Sebastián Hidalgo (Ecuador)

Todavía tengo presentes las poderosas imágenes de lo vivido durante la iniciación, ese sentimiento que es una mezcla de emoción y logro, el latido del corazón que va a mil como si fuese el tambor de la ceremonia, el olor de las plantas, de la tierra, la poderosa presencia de l@s sacerdotisas-te ya iniciad@s, el frío de la noche, las estrellas brillantes del cielo y sobre todo la Chak-anna que parecía guardar cada paso que dábamos en el bosque apenas iluminado por las velas.

Sentí que esa noche era mi muerte y también sentía una gran alegría que así sea, estaba preparado para dejar mis viejas pieles y ponerme aquellas que había confeccionado para este gran día, estaba listo para presentarme a la Diosa con mi nuevo rostro y dedicarle mi vida y mi voto.
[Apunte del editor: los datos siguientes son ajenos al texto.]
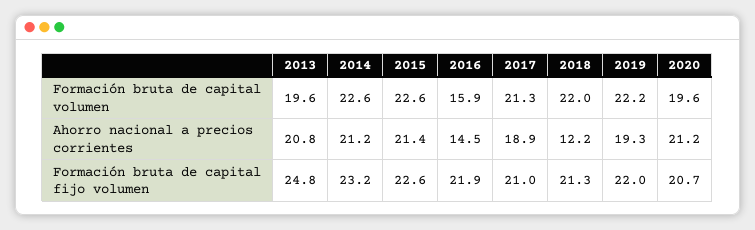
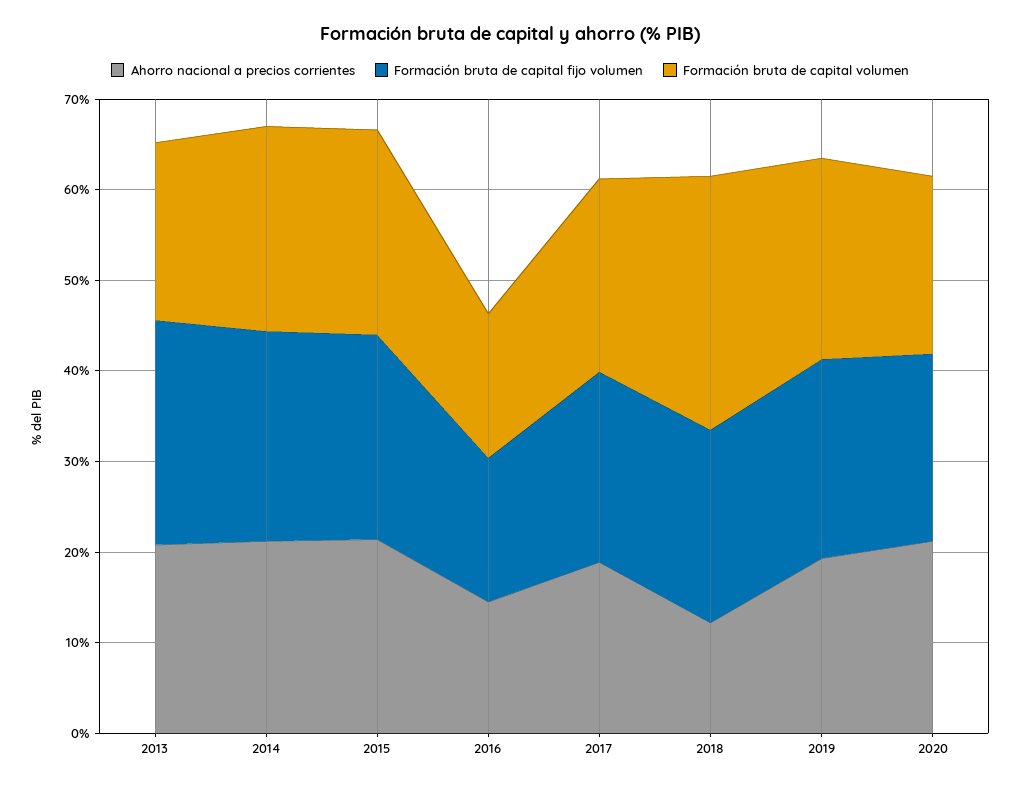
Formación bruta de capital volumen, 2018: 22 -> 28
Formación bruta de capital fijo volumen, 2016: 21.9 -> 16

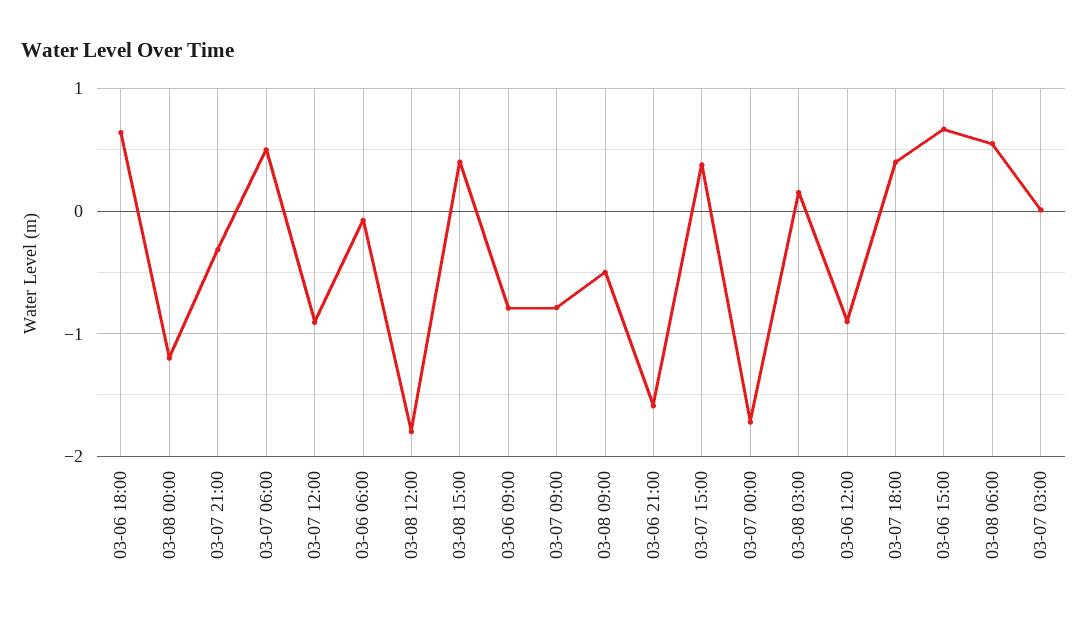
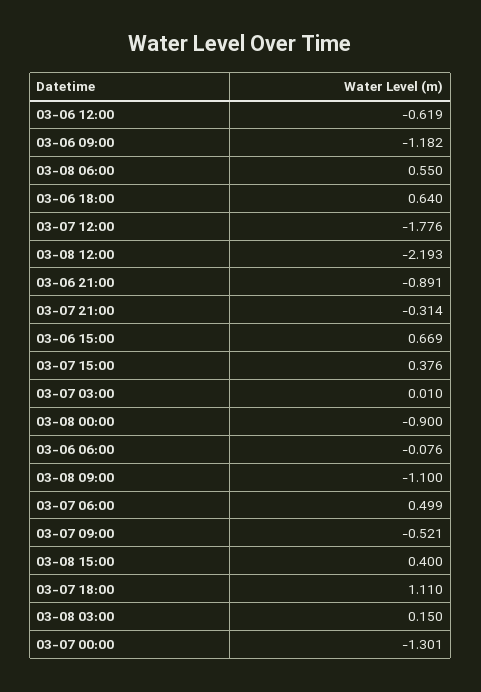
03-08 00:00: -1.2 -> -0.9
03-07 12:00: -0.9 -> -1.776
03-08 12:00: -1.8 -> -2.193
03-06 09:00: -0.8 -> -1.182
03-07 09:00: -0.8 -> -0.521
03-08 09:00: -0.5 -> -1.1
03-06 21:00: -1.6 -> -0.891
03-07 00:00: -1.7 -> -1.301
03-06 12:00: -0.9 -> -0.619
03-07 18:00: 0.4 -> 1.11

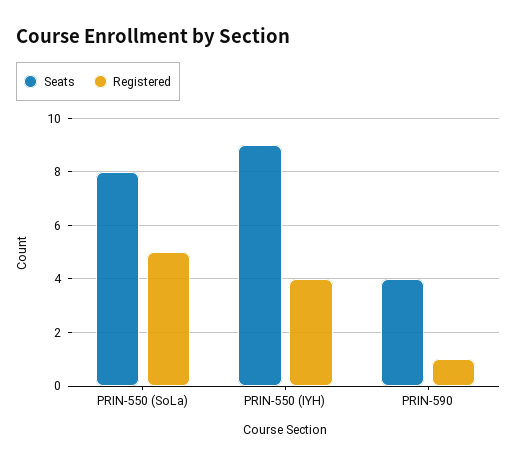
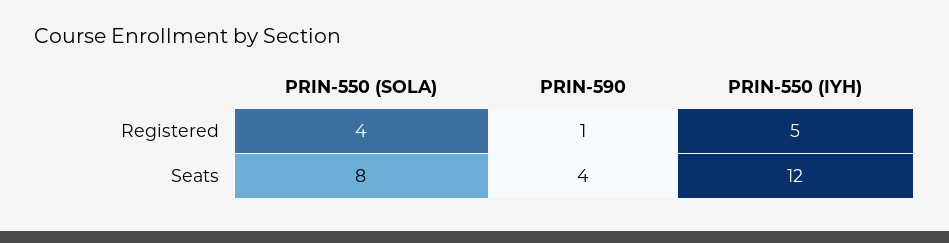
Registered, PRIN-550 (SoLa): 5 -> 4
Seats, PRIN-550 (IYH): 9 -> 12
Registered, PRIN-550 (IYH): 4 -> 5

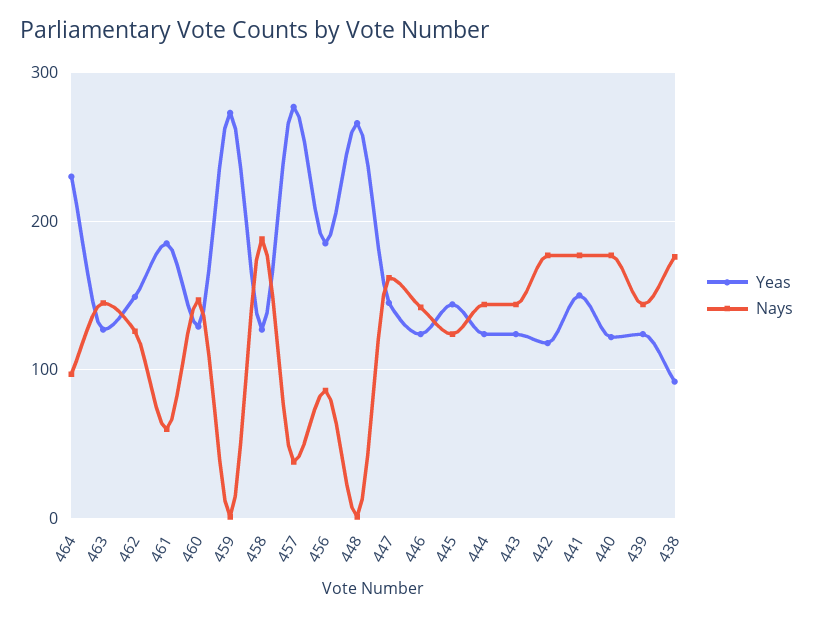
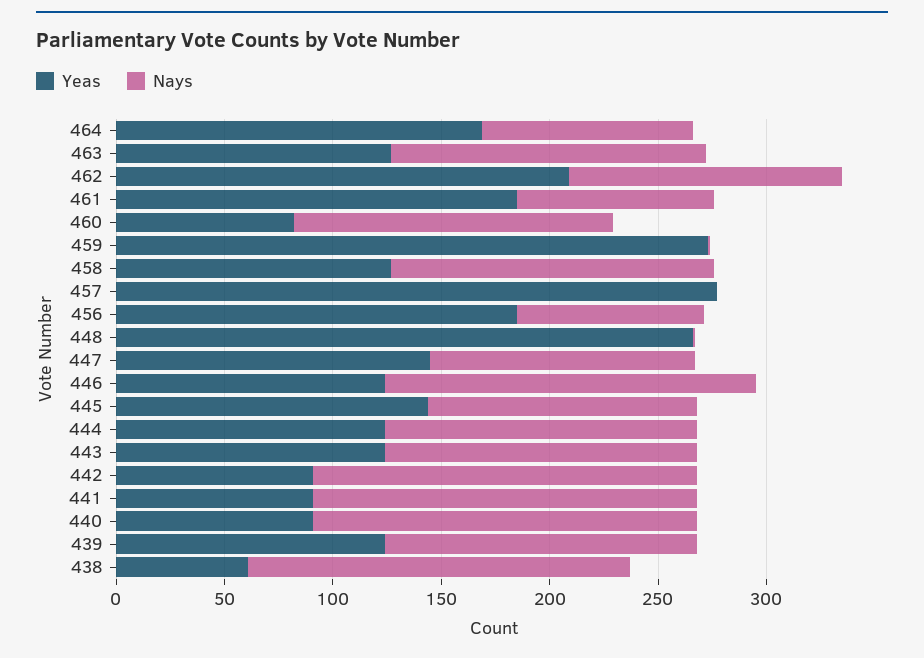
Yeas, 464: 230 -> 170
Yeas, 462: 150 -> 210
Nays, 461: 60 -> 90
Yeas, 460: 130 -> 80
Nays, 458: 190 -> 150
Nays, 457: 40 -> 0
Nays, 447: 160 -> 120
Nays, 446: 140 -> 170
Yeas, 442: 120 -> 90
Yeas, 441: 150 -> 90
Yeas, 440: 120 -> 90
Yeas, 438: 90 -> 60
Pasar cualquier "dificultad"  o incomodidad durante el camino para mí fue como  honrar a l@s millones de hermanas y hermanos, ancestras y ancestros que pasaron pruebas muchísimo mas exigentes hace milenios.
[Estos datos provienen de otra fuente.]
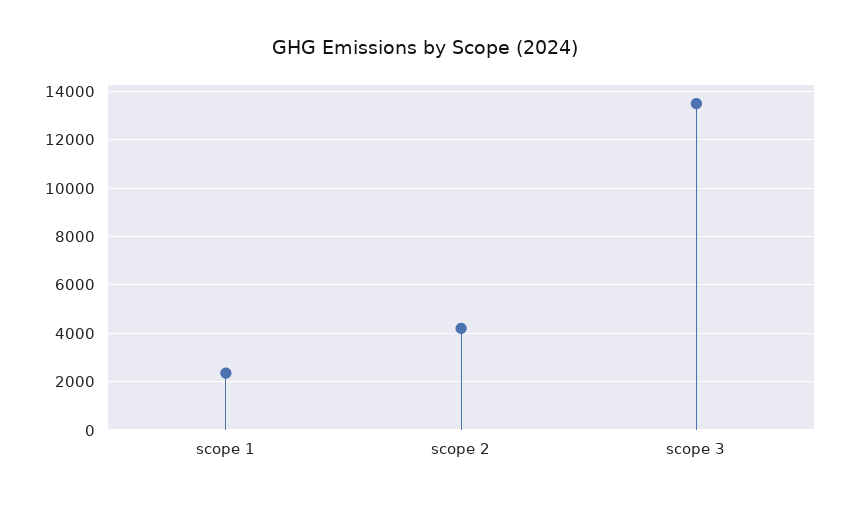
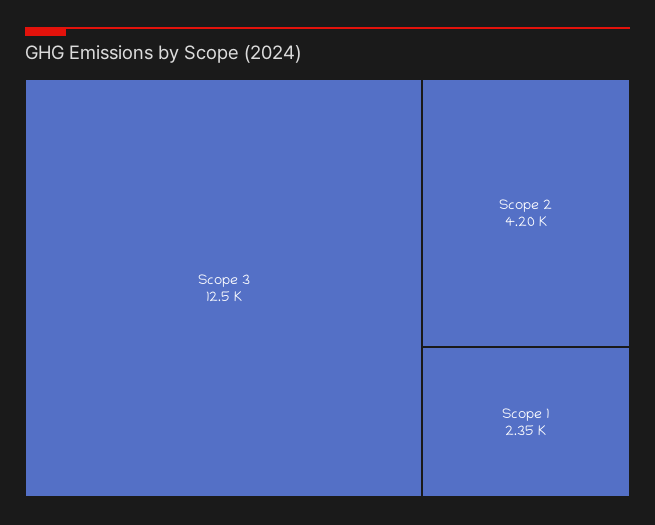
scope 3: 13500 -> 12500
Fuimos acogidos en un espacio sagrado, donde la presencia de la Diosa volvió a manifestarse para cada un@ de l@s participantes, a tod@s por igual, éramos con ese lugar. Fue un intercambio tan sutil y tan poderoso, que el estar se transformó en ser.

Mariela Di Scipio (Argentina)

... de pronto los temores a lo desconocido se esfumaron.
Me sentía aventurera, apasionada por recorrer cada instancia, los ojos grandes, ávidos...la sonrisa permanente, la risa fácil, un estado de entusiasmo, de anhelo. La sensación era la de haber estado esperando muchísimo tiempo esta Iniciación.
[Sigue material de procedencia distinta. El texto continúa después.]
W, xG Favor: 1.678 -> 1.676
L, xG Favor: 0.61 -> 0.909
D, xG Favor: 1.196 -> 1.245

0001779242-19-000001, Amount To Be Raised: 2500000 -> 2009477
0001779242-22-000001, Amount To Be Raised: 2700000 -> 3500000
Pude sentir el cielo nocturno dentro mío. Cerraba mis ojos y dentro yo era cielo estrellado, mis ojos estrellas, mi interior inmensidad. Podía sentir la vida fluyendo apasionada y entusiasta y la intensidad de la muerte en el frío punzante, como un momento pico, cúlmine, intenso.
Ante la Diosa sentí que estaba en un lugar conocido, un encuentro anhelado, la sensación era de estar donde pertenezco desde siempre. Y tuve "recuerdos" de mujeres vestidas de negro celebrando en un círculo de piedras y escuché música celta bien fuerte en mi cabeza, con ganas de bailar y celebrar.

Monica Gobbin (Argentina)

Todavía siento en la piel, el viento frío de la noche de la Ceremonia. Siento que he recorrido un largo camino de vuelta al Hogar. Percibo que todo lo vivido, lo sufrido, ha cobrado otro significado. Han llegado las respuestas a mis preguntas, a mis “por qué”.

        Desde el Equinoccio, sentía que muchas cosas se fueron “acomodando” en mi interior. En realidad, no comprendía bien lo que estaba pasando, lo que se estaba transformando y que no puedo explicar con palabras. Algo que imagino que debe ser similar a la transformación de la crisálida en mariposa. Casi una vuelta entera de la Espiral, desde mi centro, sentí que todo se preparaba para la Ceremonia. Sentí Su presencia, Su calidez ...y bajo la Luna, mi esbozo de Voto cobró otra fuerza y significado. Hubo impaciencia y espera, pero luego el regalo fue mayor a lo esperado. Los nervios, la emoción, la ansiedad, se disolvieron al atardecer del 3 de mayo, bajo la Chak-Anna.

        Escuchando música de tambores en mi interior, supe que había llegado el momento de caminar hacia Ella. Deje mi ofrenda de dolor en la Tierra, solté todo lo sufrido y vivido y me lancé a re-nacer.